Provided entries
----------
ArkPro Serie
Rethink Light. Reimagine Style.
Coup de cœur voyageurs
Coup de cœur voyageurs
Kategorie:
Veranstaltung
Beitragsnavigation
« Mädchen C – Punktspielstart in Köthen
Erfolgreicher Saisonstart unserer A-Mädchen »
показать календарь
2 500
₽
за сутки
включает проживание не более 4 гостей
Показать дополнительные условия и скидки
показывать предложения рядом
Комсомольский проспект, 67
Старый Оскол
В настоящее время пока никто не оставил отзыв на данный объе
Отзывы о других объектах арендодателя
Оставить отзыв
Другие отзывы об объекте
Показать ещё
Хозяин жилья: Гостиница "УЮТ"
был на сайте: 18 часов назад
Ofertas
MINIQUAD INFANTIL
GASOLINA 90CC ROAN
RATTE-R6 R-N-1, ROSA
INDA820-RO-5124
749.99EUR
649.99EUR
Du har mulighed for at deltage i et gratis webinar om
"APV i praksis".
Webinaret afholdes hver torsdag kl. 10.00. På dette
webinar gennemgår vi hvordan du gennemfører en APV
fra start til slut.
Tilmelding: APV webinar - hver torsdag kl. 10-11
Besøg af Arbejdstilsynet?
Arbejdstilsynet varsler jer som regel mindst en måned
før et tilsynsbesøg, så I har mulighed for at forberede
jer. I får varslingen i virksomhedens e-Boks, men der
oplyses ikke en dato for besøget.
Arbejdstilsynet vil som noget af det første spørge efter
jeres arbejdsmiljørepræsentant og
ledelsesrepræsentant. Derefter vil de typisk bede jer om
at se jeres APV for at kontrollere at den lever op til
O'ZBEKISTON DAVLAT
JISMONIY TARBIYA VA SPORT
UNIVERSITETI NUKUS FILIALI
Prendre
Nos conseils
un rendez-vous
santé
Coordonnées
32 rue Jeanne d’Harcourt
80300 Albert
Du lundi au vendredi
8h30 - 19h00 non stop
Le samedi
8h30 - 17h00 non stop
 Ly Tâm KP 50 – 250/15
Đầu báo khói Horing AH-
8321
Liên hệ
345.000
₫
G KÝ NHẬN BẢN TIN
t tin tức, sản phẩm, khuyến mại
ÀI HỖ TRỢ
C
----------
Task item
Collect every line from the entries above that contains the word "jeres".

Response area
jeres arbejdsmiljørepræsentant og
at se jeres APV for at kontrollere at den lever op til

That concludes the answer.